Though these administrative changes would be valuable, genuine transformation requires much deeper, more systemic change. When students depart Harvard, they need to be sensitive to issues of race in their field. Race shapes nearly every facet of the American experience, and thus discussions of race cannot end in the African and African American Studies Department (nor in the severely understaffed Ethnic Studies field). We propose making a racial justice course a requirement for all concentrations to elucidate the racial dynamics at play in every discipline and future line of work. The specter of racism in technology, medicine, economics, and other fields needs to be part of Harvard students’ preparation in these fields so that the University doesn’t produce racially insensitive students set on becoming world and industry leaders. The University must ensure that race is treated as a society-wide, discipline-wide issue, rather than one that concerns only a select number of individuals. Perhaps the Black Lives Matter Movement would not have been so eye-opening for some Harvard students had they been better exposed to racial issues while in Cambridge.

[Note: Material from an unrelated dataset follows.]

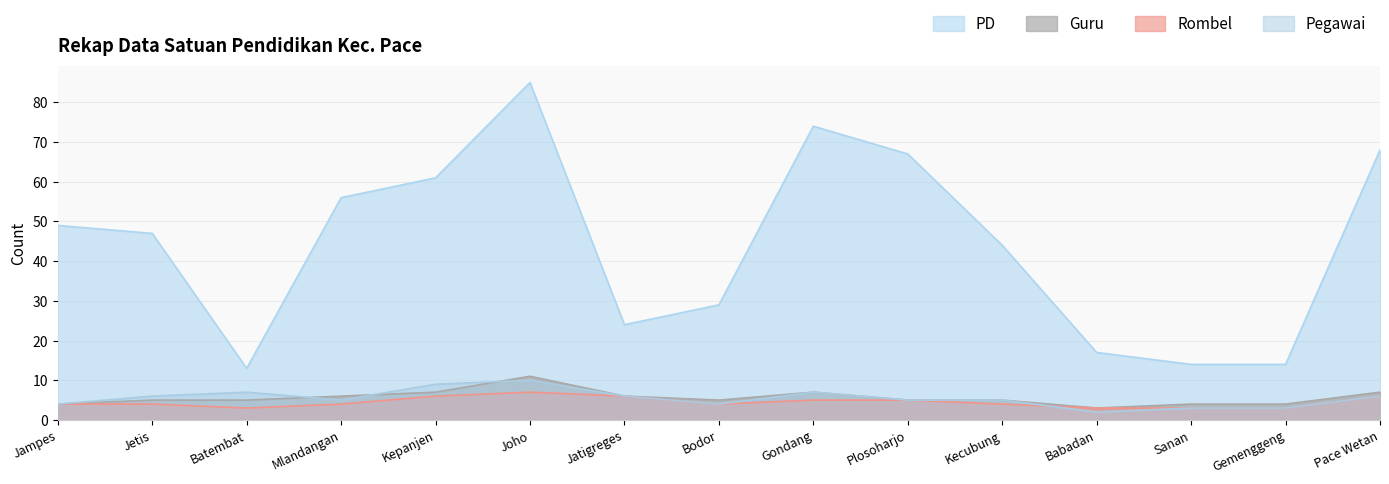

What is the minimum value for Guru?

3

Harvard continues to function as a gatekeeper to positions of influence in our society. Institutionalized racism that is pervasive within Harvard’s gates undoubtedly contributes to the endemic racism in the United States. University leadership has a unique and powerful position from which they can work to dismantle racism. This work begins by listening to student activists who continue to commit their labor to fight for racial justice, whom Bacow and others in the administration have in the past written off as naively hasty or unreasonable and unworthy of negotiation. Until we see some of these changes around our campus, President Bacow’s soaring rhetoric rings hollow.

This staff editorial solely represents the majority view of The Crimson Editorial Board. It is the product of discussions at regular Editorial Board meetings. In order to ensure the impartiality of our journalism, Crimson editors who choose to opine and vote at these meetings are not involved in the reporting of articles on similar topics.